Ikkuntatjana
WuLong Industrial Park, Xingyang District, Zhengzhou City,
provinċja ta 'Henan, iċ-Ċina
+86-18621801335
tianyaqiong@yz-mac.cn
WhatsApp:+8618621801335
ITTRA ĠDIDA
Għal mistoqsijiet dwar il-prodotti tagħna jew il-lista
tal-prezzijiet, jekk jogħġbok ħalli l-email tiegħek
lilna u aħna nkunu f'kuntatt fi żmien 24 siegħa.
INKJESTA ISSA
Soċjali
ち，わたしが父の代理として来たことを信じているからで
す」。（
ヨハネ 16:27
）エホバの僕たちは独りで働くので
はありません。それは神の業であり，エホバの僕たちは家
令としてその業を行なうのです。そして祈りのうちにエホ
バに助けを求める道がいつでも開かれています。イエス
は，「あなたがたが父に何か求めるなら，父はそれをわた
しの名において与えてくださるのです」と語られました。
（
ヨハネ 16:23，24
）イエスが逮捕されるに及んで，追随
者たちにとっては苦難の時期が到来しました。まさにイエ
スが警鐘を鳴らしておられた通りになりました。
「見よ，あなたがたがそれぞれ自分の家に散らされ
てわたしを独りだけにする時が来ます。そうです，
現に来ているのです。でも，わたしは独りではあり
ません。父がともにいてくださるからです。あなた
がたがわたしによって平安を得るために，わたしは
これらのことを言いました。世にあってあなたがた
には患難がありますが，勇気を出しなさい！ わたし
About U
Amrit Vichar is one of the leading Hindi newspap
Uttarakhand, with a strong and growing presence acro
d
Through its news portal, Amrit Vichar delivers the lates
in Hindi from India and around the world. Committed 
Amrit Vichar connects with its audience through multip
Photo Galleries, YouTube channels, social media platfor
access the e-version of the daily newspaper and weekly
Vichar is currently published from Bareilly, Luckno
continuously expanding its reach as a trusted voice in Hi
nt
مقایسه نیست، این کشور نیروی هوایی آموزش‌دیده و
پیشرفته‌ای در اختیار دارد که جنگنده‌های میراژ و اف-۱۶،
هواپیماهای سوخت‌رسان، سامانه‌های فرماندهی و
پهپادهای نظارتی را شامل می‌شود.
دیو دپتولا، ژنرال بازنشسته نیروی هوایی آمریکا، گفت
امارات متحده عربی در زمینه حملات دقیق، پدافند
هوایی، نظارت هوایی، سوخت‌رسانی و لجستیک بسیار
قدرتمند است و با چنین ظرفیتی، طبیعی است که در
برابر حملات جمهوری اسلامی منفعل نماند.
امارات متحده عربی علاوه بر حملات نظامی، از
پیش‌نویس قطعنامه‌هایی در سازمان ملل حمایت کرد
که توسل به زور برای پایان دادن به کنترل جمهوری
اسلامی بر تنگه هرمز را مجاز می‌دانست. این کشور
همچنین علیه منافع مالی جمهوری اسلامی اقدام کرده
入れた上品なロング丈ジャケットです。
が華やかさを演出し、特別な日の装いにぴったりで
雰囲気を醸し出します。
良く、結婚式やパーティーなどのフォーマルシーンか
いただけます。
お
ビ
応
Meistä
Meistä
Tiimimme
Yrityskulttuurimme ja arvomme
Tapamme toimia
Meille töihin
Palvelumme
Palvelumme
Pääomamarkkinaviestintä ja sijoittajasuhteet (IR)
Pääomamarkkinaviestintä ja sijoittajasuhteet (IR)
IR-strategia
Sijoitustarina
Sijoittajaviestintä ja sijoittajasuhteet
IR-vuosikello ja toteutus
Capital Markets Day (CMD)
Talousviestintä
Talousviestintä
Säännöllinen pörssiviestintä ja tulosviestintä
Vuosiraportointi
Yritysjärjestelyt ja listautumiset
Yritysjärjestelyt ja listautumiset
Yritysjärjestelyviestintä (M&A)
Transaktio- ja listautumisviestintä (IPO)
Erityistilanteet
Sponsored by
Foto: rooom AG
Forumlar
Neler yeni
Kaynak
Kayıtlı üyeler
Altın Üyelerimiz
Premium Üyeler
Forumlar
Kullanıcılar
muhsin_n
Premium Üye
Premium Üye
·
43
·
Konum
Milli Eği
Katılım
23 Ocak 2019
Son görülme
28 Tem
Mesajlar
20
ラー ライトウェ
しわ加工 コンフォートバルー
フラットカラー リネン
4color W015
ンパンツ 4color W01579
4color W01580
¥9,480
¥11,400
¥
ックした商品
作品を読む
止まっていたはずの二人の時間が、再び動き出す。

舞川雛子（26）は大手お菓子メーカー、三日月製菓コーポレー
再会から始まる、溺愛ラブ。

| Your task |
Write out every line of the rows above word for word, keeping the original line breaks and order.

| Solution |
Ikkuntatjana
WuLong Industrial Park, Xingyang District, Zhengzhou City,
provinċja ta 'Henan, iċ-Ċina
+86-18621801335
tianyaqiong@yz-mac.cn
WhatsApp:+8618621801335
ITTRA ĠDIDA
Għal mistoqsijiet dwar il-prodotti tagħna jew il-lista
tal-prezzijiet, jekk jogħġbok ħalli l-email tiegħek
lilna u aħna nkunu f'kuntatt fi żmien 24 siegħa.
INKJESTA ISSA
Soċjali
ち，わたしが父の代理として来たことを信じているからで
す」。（
ヨハネ 16:27
）エホバの僕たちは独りで働くので
はありません。それは神の業であり，エホバの僕たちは家
令としてその業を行なうのです。そして祈りのうちにエホ
バに助けを求める道がいつでも開かれています。イエス
は，「あなたがたが父に何か求めるなら，父はそれをわた
しの名において与えてくださるのです」と語られました。
（
ヨハネ 16:23，24
）イエスが逮捕されるに及んで，追随
者たちにとっては苦難の時期が到来しました。まさにイエ
スが警鐘を鳴らしておられた通りになりました。
「見よ，あなたがたがそれぞれ自分の家に散らされ
てわたしを独りだけにする時が来ます。そうです，
現に来ているのです。でも，わたしは独りではあり
ません。父がともにいてくださるからです。あなた
がたがわたしによって平安を得るために，わたしは
これらのことを言いました。世にあってあなたがた
には患難がありますが，勇気を出しなさい！ わたし
About U
Amrit Vichar is one of the leading Hindi newspap
Uttarakhand, with a strong and growing presence acro
d
Through its news portal, Amrit Vichar delivers the lates
in Hindi from India and around the world. Committed 
Amrit Vichar connects with its audience through multip
Photo Galleries, YouTube channels, social media platfor
access the e-version of the daily newspaper and weekly
Vichar is currently published from Bareilly, Luckno
continuously expanding its reach as a trusted voice in Hi
nt
مقایسه نیست، این کشور نیروی هوایی آموزش‌دیده و
پیشرفته‌ای در اختیار دارد که جنگنده‌های میراژ و اف-۱۶،
هواپیماهای سوخت‌رسان، سامانه‌های فرماندهی و
پهپادهای نظارتی را شامل می‌شود.
دیو دپتولا، ژنرال بازنشسته نیروی هوایی آمریکا، گفت
امارات متحده عربی در زمینه حملات دقیق، پدافند
هوایی، نظارت هوایی، سوخت‌رسانی و لجستیک بسیار
قدرتمند است و با چنین ظرفیتی، طبیعی است که در
برابر حملات جمهوری اسلامی منفعل نماند.
امارات متحده عربی علاوه بر حملات نظامی، از
پیش‌نویس قطعنامه‌هایی در سازمان ملل حمایت کرد
که توسل به زور برای پایان دادن به کنترل جمهوری
اسلامی بر تنگه هرمز را مجاز می‌دانست. این کشور
همچنین علیه منافع مالی جمهوری اسلامی اقدام کرده
入れた上品なロング丈ジャケットです。
が華やかさを演出し、特別な日の装いにぴったりで
雰囲気を醸し出します。
良く、結婚式やパーティーなどのフォーマルシーンか
いただけます。
お
ビ
応
Meistä
Meistä
Tiimimme
Yrityskulttuurimme ja arvomme
Tapamme toimia
Meille töihin
Palvelumme
Palvelumme
Pääomamarkkinaviestintä ja sijoittajasuhteet (IR)
Pääomamarkkinaviestintä ja sijoittajasuhteet (IR)
IR-strategia
Sijoitustarina
Sijoittajaviestintä ja sijoittajasuhteet
IR-vuosikello ja toteutus
Capital Markets Day (CMD)
Talousviestintä
Talousviestintä
Säännöllinen pörssiviestintä ja tulosviestintä
Vuosiraportointi
Yritysjärjestelyt ja listautumiset
Yritysjärjestelyt ja listautumiset
Yritysjärjestelyviestintä (M&A)
Transaktio- ja listautumisviestintä (IPO)
Erityistilanteet
Sponsored by
Foto: rooom AG
Forumlar
Neler yeni
Kaynak
Kayıtlı üyeler
Altın Üyelerimiz
Premium Üyeler
Forumlar
Kullanıcılar
muhsin_n
Premium Üye
Premium Üye
·
43
·
Konum
Milli Eği
Katılım
23 Ocak 2019
Son görülme
28 Tem
Mesajlar
20
ラー ライトウェ
しわ加工 コンフォートバルー
フラットカラー リネン
4color W015
ンパンツ 4color W01579
4color W01580
¥9,480
¥11,400
¥
ックした商品
作品を読む
止まっていたはずの二人の時間が、再び動き出す。

舞川雛子（26）は大手お菓子メーカー、三日月製菓コーポレー
再会から始まる、溺愛ラブ。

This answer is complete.